#### [About this task]
In the course page for Algorithms for Massive Data, transcribe the text between "Ability to apply" and "innovative state-of-the-art methods.", inclusive.

#### [Passage provided]
──────────

ALGORITHMS FOR MASSIVE DATA

Academic year
2024/2025 Syllabus of previous years
Official course title
ALGORITHMS FOR MASSIVE DATA
Course code
CM0637 (AF:513729 AR:286758)
Modality
On campus classes
ECTS credits
6
Degree level
Master's Degree Programme (DM270)
Educational sector code
INF/01
Period
2nd Semester
Course year
1
Where
VENEZIA
Moodle
Go to Moodle page
The course introduces efficient algorithms and data structures for the representation and analysis of massive datasets. While traditional algorithmic techniques require the complete input data in an accessible format in order to work properly, the algorithms discussed in this course employ lossy and lossless compression techniques to analyze data whose size often exceeds the capacity of traditional computers. We will discuss sketching techniques to reduce (often, exponentially) the size of the data at hand, algorithms on data streams, and compressed data structures to represent and manipulate data in compressed format.
Knowledge and understanding
The student:
- knows the methodologies for designing and developing computer systems related to Data Engineering;
- knows the techniques for evaluating the performance, scalability, and reliability of software and algorithms for analyzing massive data;
- develops his/her skills in the field of programming by learning calculation techniques and knowledge of algorithms, at the state of the art;
- knows programming environments and algorithms for analyzing massive data;

Ability to apply knowledge and understanding
The graduate:
- is able to design and develop systems for storing, managing, and analyzing large-scale data;
- is able to design and evaluate highly scalable systems;
- is able to use advanced programming techniques in the fields of high-performance computing and algorithms for analyzing large amounts of data;
- is able to verify the functional and non-functional requirements (performance) of an algorithm;
- is able to access scientific literature to identify potential solutions to problems with innovative state-of-the-art methods.

Judgment skills:
At the end of the course the student will be able to use the knowledge acquired to:
- Identify the algorithm and the data structure best suited to solve a given problem in the context of massive data.

──────────

#### [Supplied information]
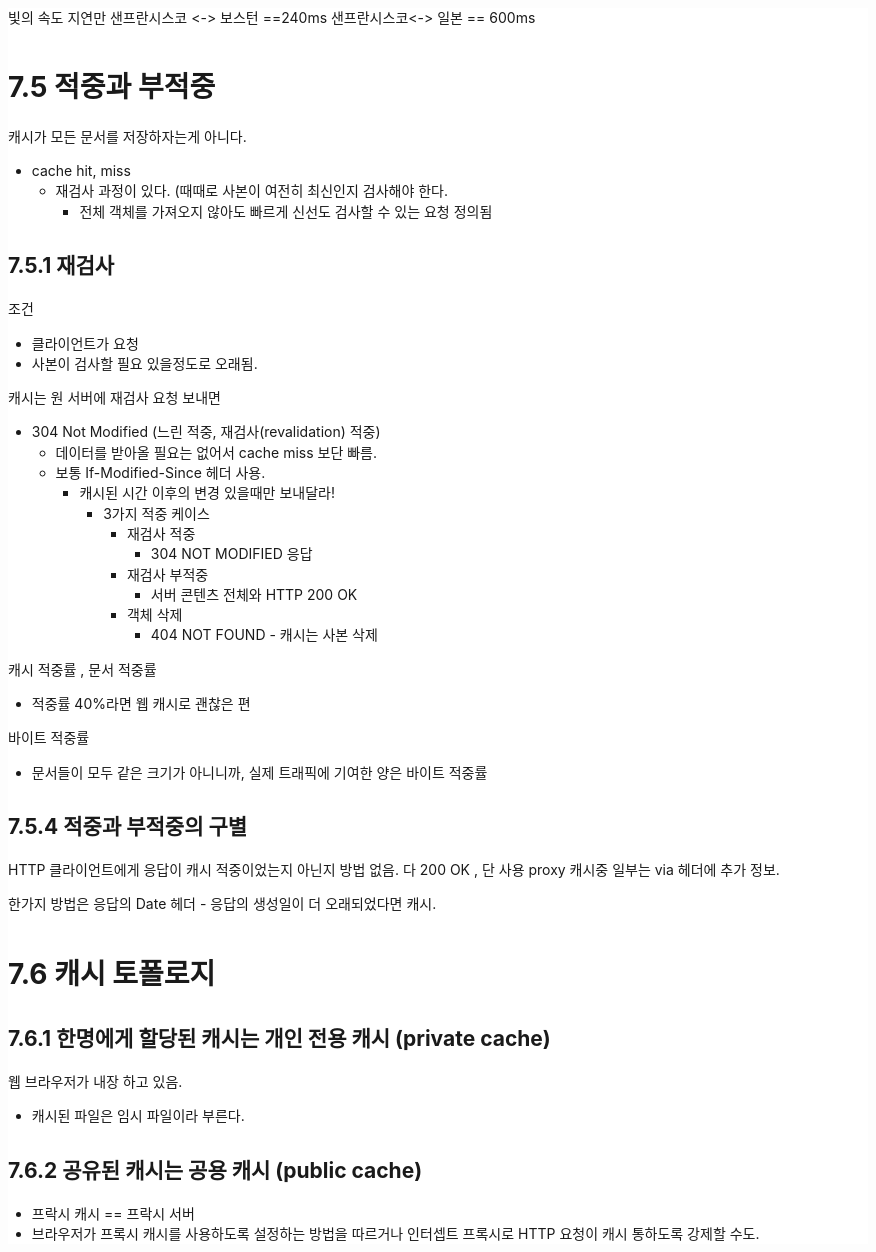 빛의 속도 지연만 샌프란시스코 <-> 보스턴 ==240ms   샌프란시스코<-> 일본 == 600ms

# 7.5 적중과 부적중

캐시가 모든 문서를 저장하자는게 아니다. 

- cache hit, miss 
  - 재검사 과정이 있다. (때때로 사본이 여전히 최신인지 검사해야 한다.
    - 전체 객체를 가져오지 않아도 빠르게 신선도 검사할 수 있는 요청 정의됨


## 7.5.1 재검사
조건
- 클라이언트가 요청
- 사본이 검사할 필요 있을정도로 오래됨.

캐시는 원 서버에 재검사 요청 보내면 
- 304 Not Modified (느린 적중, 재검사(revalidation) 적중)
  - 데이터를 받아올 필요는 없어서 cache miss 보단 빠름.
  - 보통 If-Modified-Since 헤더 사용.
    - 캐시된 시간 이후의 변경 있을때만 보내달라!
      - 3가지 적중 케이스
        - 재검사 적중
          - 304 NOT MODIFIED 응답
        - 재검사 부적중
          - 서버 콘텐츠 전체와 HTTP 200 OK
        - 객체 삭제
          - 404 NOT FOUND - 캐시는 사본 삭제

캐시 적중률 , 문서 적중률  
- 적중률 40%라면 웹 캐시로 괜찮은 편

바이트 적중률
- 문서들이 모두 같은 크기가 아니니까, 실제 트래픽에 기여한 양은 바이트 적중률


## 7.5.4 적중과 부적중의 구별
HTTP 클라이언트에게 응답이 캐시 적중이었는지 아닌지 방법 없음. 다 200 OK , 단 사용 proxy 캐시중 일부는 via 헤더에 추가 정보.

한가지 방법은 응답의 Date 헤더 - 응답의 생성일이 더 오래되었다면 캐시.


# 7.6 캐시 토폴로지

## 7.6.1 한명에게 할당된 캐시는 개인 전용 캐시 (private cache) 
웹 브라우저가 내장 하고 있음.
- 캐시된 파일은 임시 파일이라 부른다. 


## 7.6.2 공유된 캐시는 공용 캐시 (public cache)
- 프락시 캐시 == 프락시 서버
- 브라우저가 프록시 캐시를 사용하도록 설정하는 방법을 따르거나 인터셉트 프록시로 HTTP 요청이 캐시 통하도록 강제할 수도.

──────────

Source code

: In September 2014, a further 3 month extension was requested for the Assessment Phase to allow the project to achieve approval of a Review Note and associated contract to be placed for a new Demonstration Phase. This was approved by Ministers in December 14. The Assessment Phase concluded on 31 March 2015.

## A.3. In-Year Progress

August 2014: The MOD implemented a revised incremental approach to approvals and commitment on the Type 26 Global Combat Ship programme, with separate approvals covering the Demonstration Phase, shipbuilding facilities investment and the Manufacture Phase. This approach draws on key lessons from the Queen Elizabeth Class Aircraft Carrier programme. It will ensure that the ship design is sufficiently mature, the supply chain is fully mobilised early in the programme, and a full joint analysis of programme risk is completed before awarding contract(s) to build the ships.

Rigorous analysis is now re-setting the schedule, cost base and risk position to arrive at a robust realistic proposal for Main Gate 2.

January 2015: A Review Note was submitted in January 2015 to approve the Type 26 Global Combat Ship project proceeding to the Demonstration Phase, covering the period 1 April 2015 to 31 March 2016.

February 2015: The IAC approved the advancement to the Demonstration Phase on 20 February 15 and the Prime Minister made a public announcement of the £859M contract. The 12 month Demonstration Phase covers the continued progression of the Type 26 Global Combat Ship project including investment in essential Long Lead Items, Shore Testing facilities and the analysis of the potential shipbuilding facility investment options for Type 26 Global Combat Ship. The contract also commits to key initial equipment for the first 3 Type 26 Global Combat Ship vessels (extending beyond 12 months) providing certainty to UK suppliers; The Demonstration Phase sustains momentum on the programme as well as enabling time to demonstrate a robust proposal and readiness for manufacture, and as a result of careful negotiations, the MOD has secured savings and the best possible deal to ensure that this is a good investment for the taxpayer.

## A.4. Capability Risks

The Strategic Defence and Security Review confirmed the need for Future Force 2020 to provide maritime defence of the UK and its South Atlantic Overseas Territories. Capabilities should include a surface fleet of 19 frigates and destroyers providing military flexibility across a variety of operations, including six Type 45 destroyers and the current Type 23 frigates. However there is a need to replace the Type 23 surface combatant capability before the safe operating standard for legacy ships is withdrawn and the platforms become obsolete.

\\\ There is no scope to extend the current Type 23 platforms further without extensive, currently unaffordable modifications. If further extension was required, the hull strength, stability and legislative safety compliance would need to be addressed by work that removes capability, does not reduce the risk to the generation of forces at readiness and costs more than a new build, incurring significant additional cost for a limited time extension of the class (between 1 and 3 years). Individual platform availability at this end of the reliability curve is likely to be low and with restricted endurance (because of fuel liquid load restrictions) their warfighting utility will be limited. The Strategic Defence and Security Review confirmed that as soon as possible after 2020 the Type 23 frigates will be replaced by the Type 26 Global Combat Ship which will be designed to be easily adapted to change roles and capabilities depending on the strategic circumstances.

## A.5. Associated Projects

──────────

#### [Answer to this exercise]
Ability to apply knowledge and understanding
The graduate:
- is able to design and develop systems for storing, managing, and analyzing large-scale data;
- is able to design and evaluate highly scalable systems;
- is able to use advanced programming techniques in the fields of high-performance computing and algorithms for analyzing large amounts of data;
- is able to verify the functional and non-functional requirements (performance) of an algorithm;
- is able to access scientific literature to identify potential solutions to problems with innovative state-of-the-art methods.